E-Cadherin and beta-Catenin expression in early stage cervical carcinoma: a tissue microarray study of 147 cases

World J Surg Oncol. 2005 Jun 21:3:38. doi: 10.1186/1477-7819-3-38.

Abstract

Background: The disruption of intercellular adhesions is an important component of the acquisition of invasive properties in epithelial malignancies. Alterations in the cell-cell adhesion complex, E-Cadherin/beta-Catenin, have been implicated in the oncogenesis of carcinomas arising from various anatomic sites and have been correlated with adverse clinico-pathologic parameters. In this study, the authors investigated the immunohistochemical expression of E-Cadherin and beta-Catenin in a cohort of early stage cervical cancers to determine its prognostic significance and to investigate differences between the three major histological subtypes.

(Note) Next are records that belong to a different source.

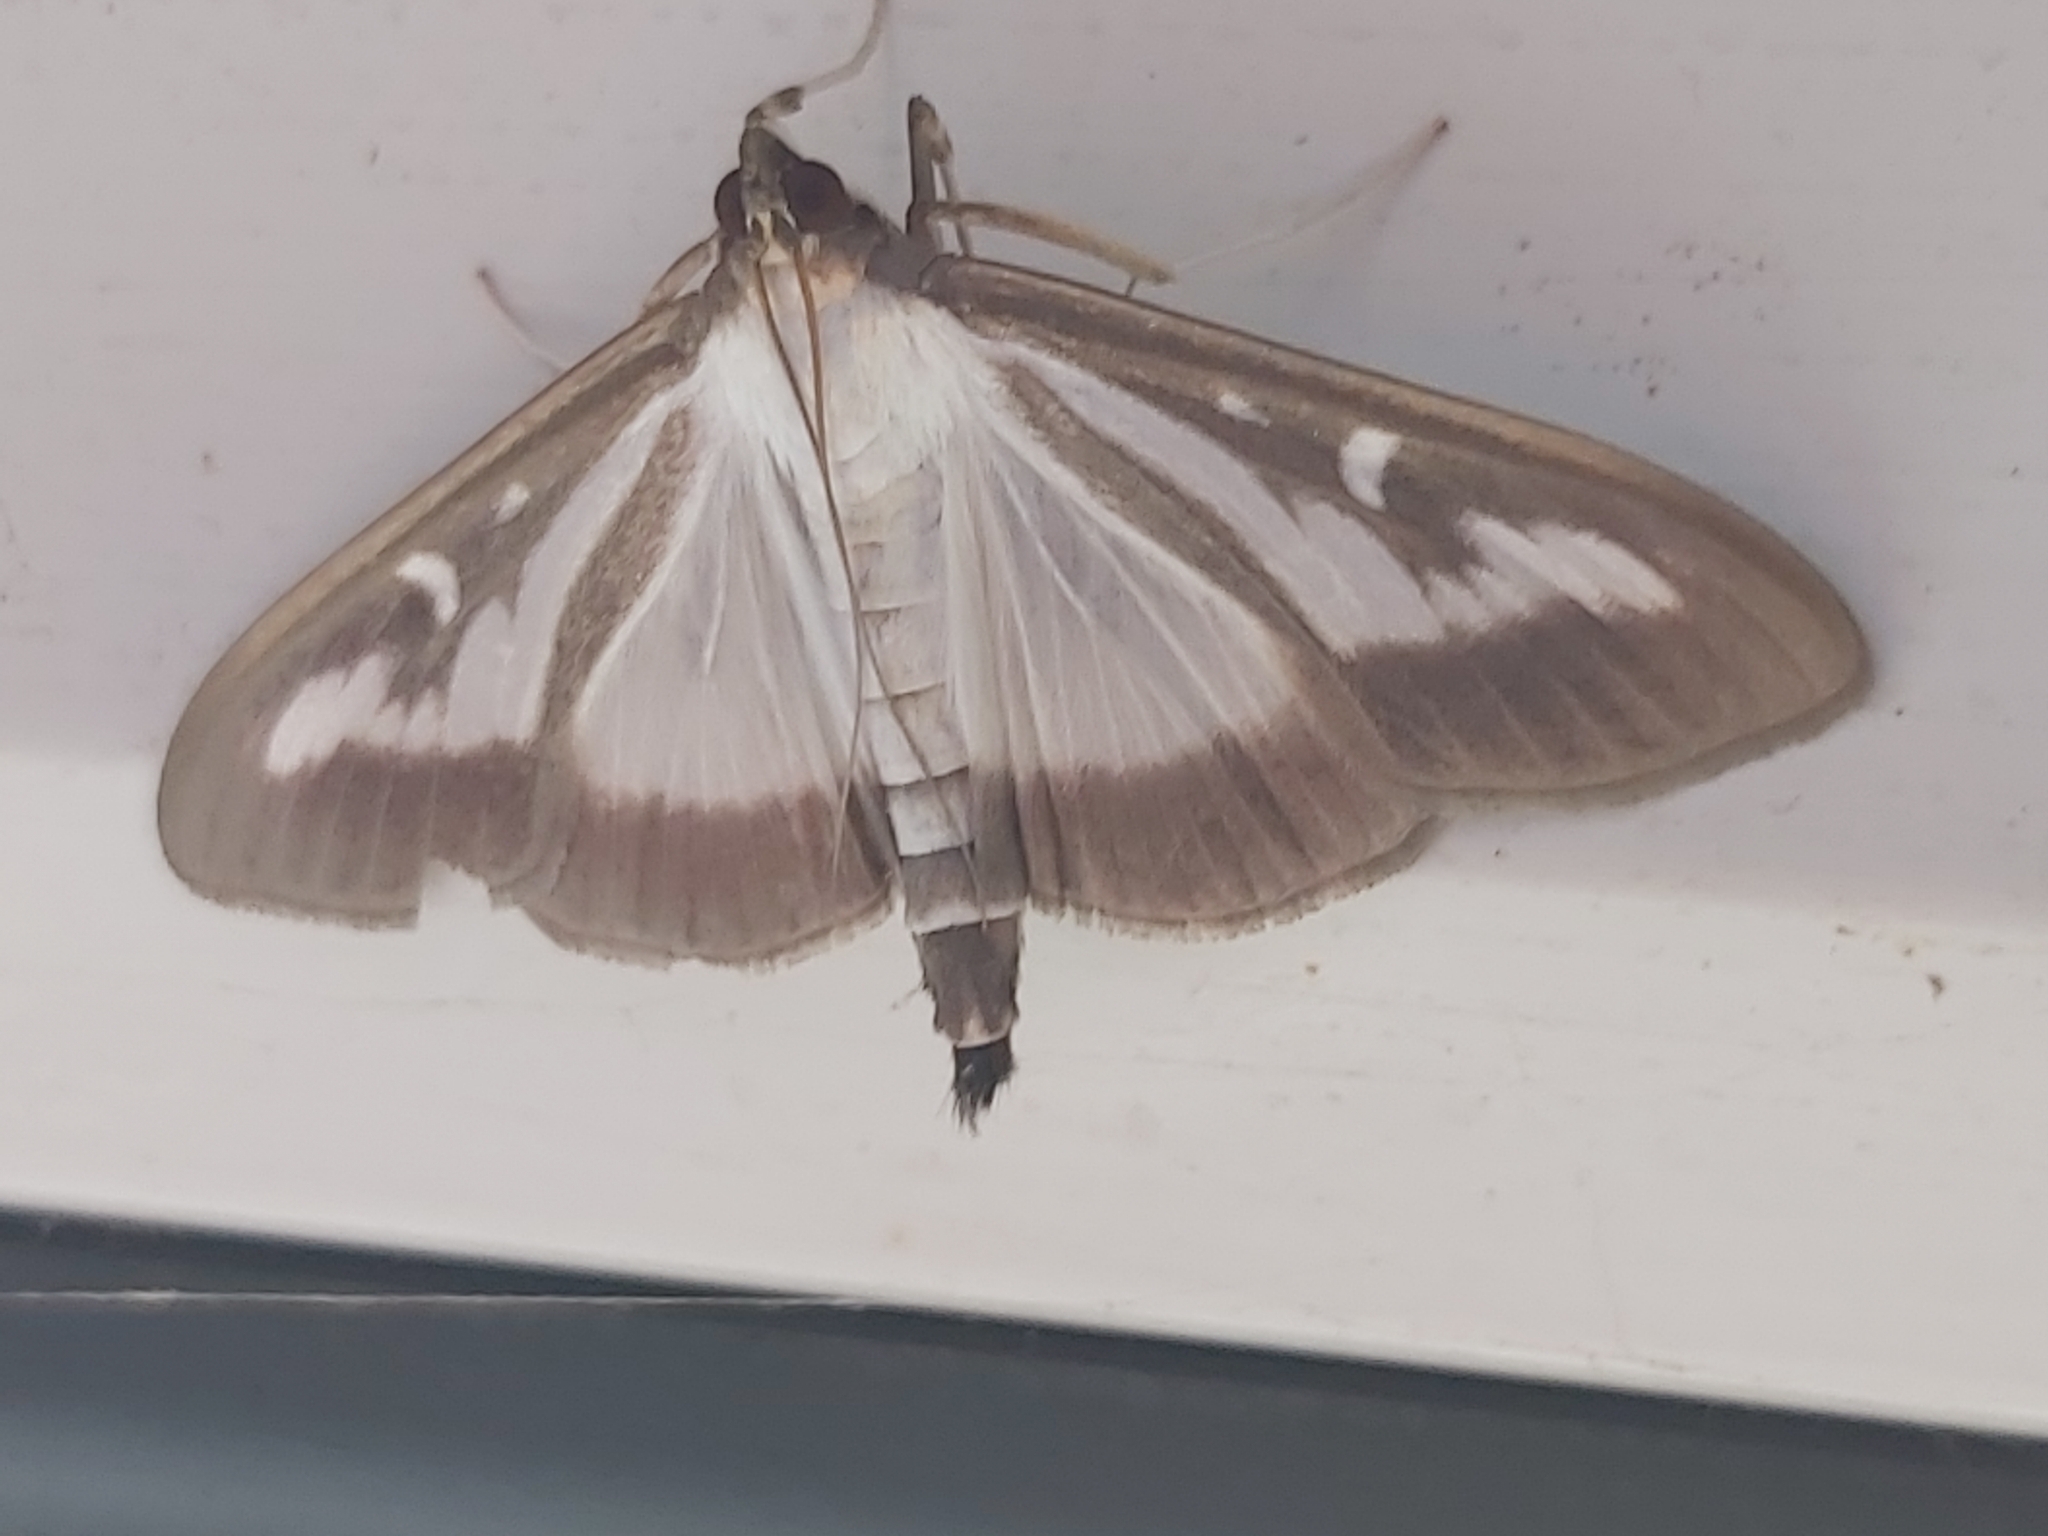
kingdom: Animalia
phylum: Arthropoda
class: Insecta
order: Lepidoptera
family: Crambidae
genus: Cydalima
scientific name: Cydalima perspectalis
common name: Box tree moth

Patients and methods: A tissue microarray of 147 cases of FIGO stage 1A and 1B cervical carcinomas [96 squamous cell carcinomas (SCC), 35 adenocarcinomas (AC), 12 adenosquamous carcinomas (ASQ), 4 miscellaneous types] was constructed from our archived surgical pathology files and stained with monoclonal antibodies to E-Cadherin and beta-Catenin. Cases were scored by multiplying the intensity of staining (1 to 3 scale) by the percentage of cells stained (0-100%) for a potential maximum score of 300. For both markers, "preserved" expression was defined as bright membranous staining with a score of 200 or above. "Impaired" expression included any of the following: negative staining, a score less than 200, or exclusively cytoplasmic or nuclear delocalization.

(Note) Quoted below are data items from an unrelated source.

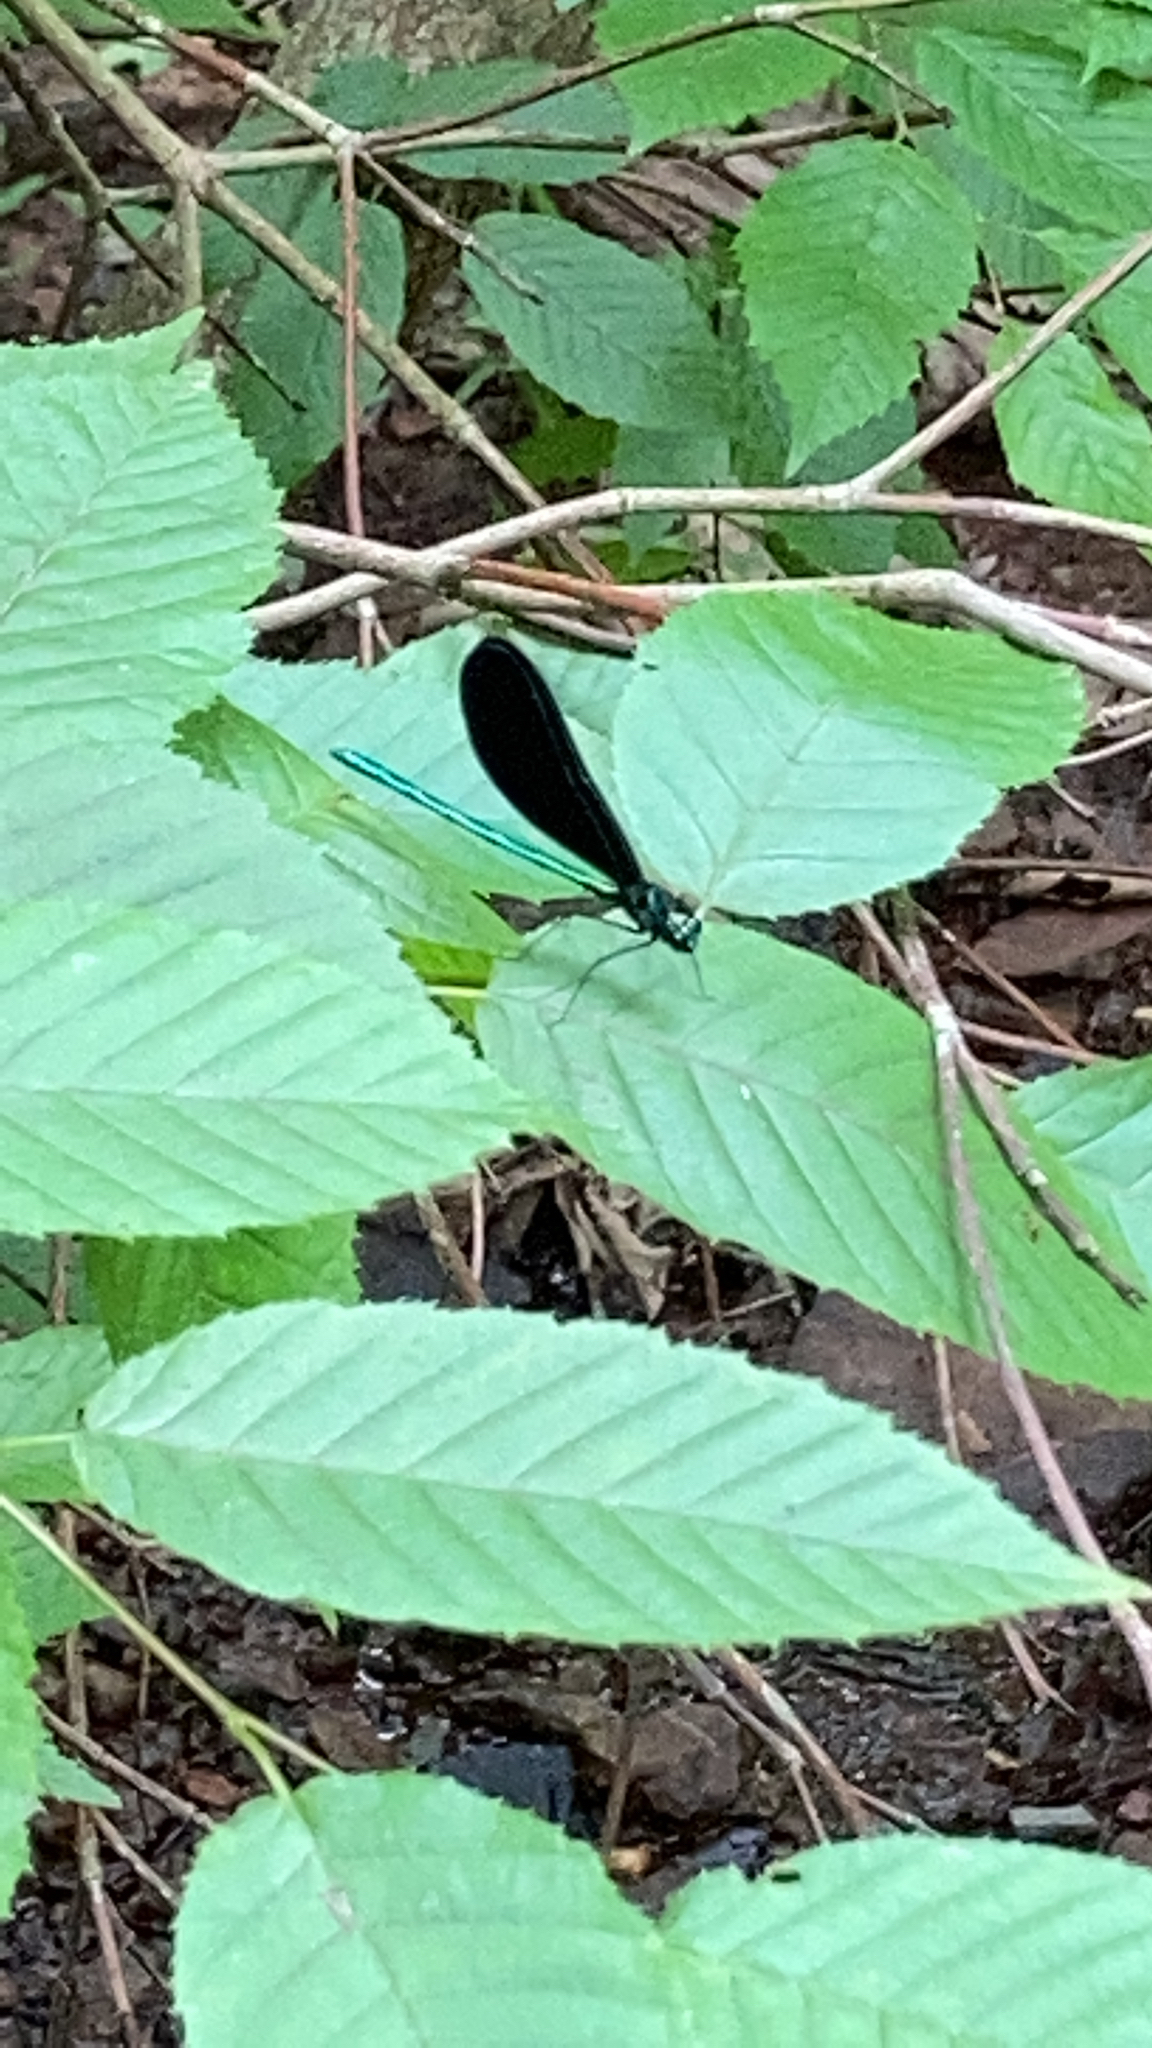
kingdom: Animalia
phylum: Arthropoda
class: Insecta
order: Odonata
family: Calopterygidae
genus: Calopteryx
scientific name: Calopteryx maculata
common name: Ebony jewelwing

Results: Impaired expression of beta-Catenin was found in 85.7%, 66.7%, & 58.3% of AC, SCC & ASQ respectively. Impaired expression of E-Cadherin was found in 94.3%, 86.5% & 100% of cases of AC, SCC, & ASQ respectively. The differences between the histologic subtypes were not significant. For the whole cohort, a comparison of cases showing impaired versus preserved of E-Cadherin and beta-Catenin expression showed no significant differences with respect to recurrence free survival, overall survival, patient age, histologic grade, and frequency of lymphovascular invasion or lymph node involvement. There was no correlation between the status of both markers for all three histological subtypes (overall spearman correlation co-efficient r = 0.12, p = 0.14)

Conclusion: Impairment of E-Cadherin and beta-Catenin expression is very frequent in early stage cervical cancers, and alterations in the E-Cadherin/beta-Catenin cell adhesion complex are therefore likely involved in the pathogenesis of cervical carcinomas even at their earliest stages. None of the three major histological subtypes of cervical carcinoma (SCC, ADCA, ADSQ) is significantly more likely than the others to show impairment in E-Cadherin and beta-Catenin expression. Overall, the expression of both markers does not significantly correlate with clinico-pathological parameters of prognostic significance.